DataTable data = new DataTable();
data.Columns.Add("SetId", typeof(Guid));
data.Columns.Add("Id", typeof(Guid));
Guid setId = Guid.NewGuid();
foreach (Guid x in _array)
{
var row = data.NewRow();
row["SetId"] = setId;
row["Id"] = x;
data.Rows.Add(row);
}
using (SqlBulkCopy bulk = new SqlBulkCopy(Settings.Default.ConnectionString, SqlBulkCopyOptions.CheckConstraints))
{
bulk.BulkCopyTimeout = 60000;
bulk.DestinationTableName = "dbo.bulktable";
bulk.WriteToServer(data);
}
According to the setId identifier from the intermediate table, the necessary list is “pulled out”:
insert into @table
select Id
from dbo.BulkTable
where SetId = @setId;
Pros:
- Bulk operations are very fast.
- “Simplicity” of the stored procedure
Minuses:
- All cons of a global variable in the form of an intermediate table
- The method will slow down as the table is filled with parallel queries.
- The need to maintain and maintain an index for quick search
- Two actions instead of one: once - we write to the intermediate, two - we call the storage. The gap between these actions is not controlled and can cause problems (see concurrency, etc)
Table type
In the database, the user defined type is declared in the form of a table with the required data type. It can be passed to the stored procedure via the System.Data.DataTable object. In the stored procedure, this type will be visible as a t-sql table to which queries can be made.
CREATE TYPE [dbo].[guidlist] AS TABLE([id] [uniqueidentifier] NULL)
CREATE procedure [dbo].[PassTableParam]
@data guidlist readonly
as
begin
set nocount on;
declare @table table(id uniqueidentifier)
insert into @table(id)
select id
from @data
end
Pros:
- The easiest way to pass a parameter to a stored procedure
Minuses:
- Works only from MS SQL 2008 version.
Test results
It was performed on dual-core Xeon and 8GB of RAM.

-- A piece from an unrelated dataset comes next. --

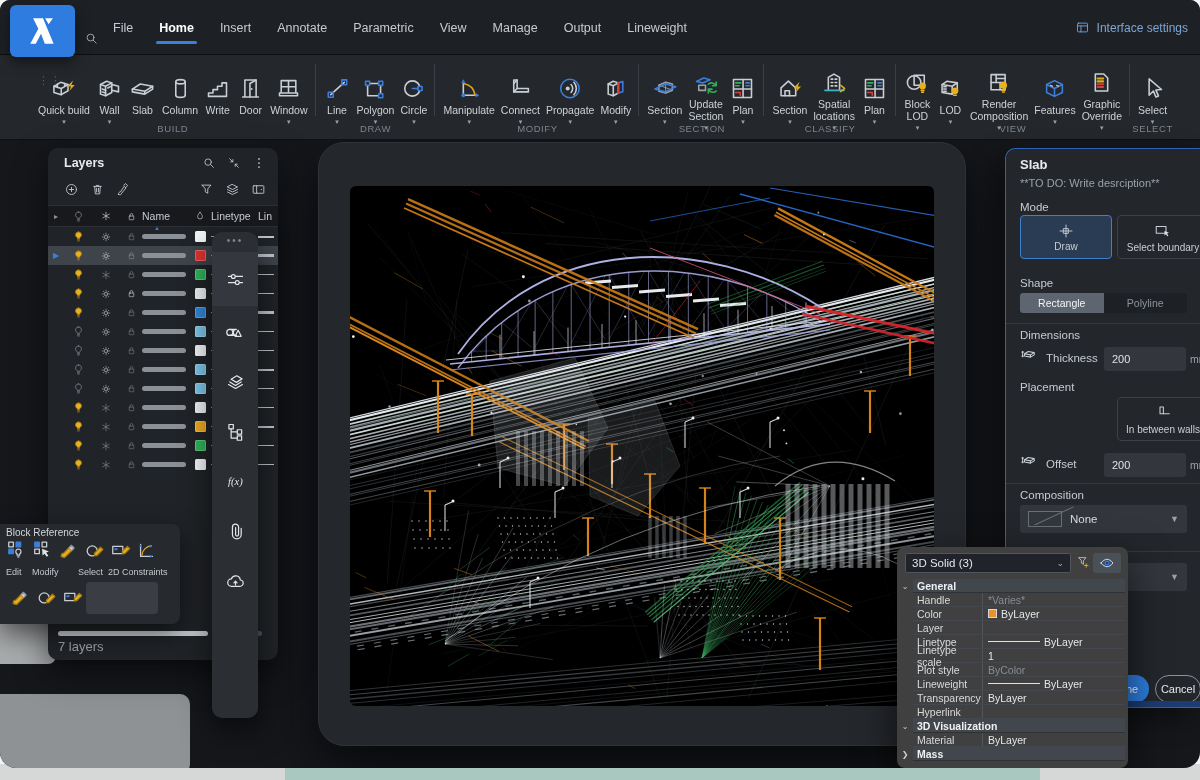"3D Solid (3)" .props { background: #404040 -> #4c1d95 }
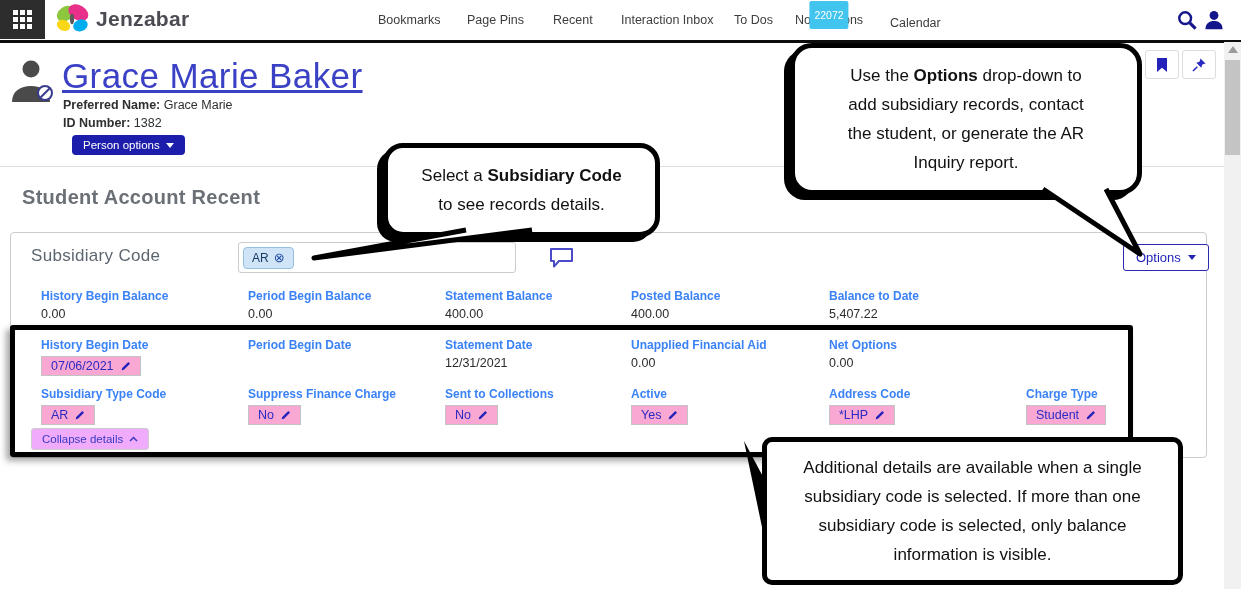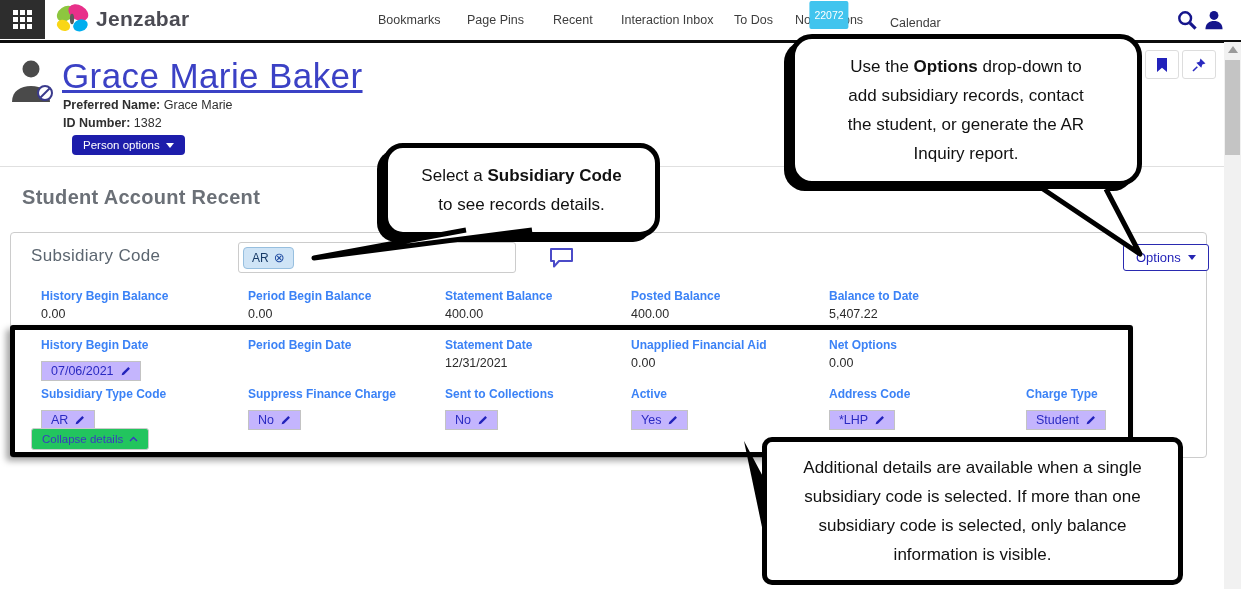"Use the Options drop-down to" #callout-options { top: 34px -> 43px }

In the form of a table (in the first column the length of the list, in the rest of the execution time of the stored procedure in milliseconds). Estimated is the gain in the execution time of the method relative to the execution time of other methods for the specified list.
Legend:
- Xml - Openxml
- Xml - Xquery
- string - string
- binary - Blob
- bulk - Intermediate table
- table - table type
count
| binary
| bulk
| openxml
| string
| table
| xquery
|
ten
| one
| five
| 2
| one
| one
| one
|
50
| 2
| five
| 2
| 3
| one
| one
|
100
| four
| 6
| five
| five
| 2
| 2
|
1000
| thirty
| 24
| 46
| 44
| 65
| sixteen
|
5000
| 144
| 85
| 228
| 216
| 35
| 78
|
10,000
| 289
| 167
| 476
| 633
| 67
| 165
|
50,000
| 1928
| 727
| 2482
| 3170
| 398
| 698
|
100,000
| 3886
| 1630
| 4803
| 6388
| 891
| 1467
|
250,000
| 9893
| 3757
| 12074
| 16649
| 2082
| 3698
|
500,000
| 19357
| 8427
| 24265
| 33398
| 4460
| 7099
|
1,000,000
| 38838
| 20832
| 53508
| 67825
| 9040
| 14444
|
In the form of a graph:

findings
If you have MS SQL 2008, then the lists should be transferred in the form of table variables. If the server version is less than 2008, then the xml \ xquery approach should be used.
The method of the intermediate table and bulk is inefficient in view of its minuses and the test results. Even though in this example the approach with a string can be optimized, it and the rest of the methods are ineffective.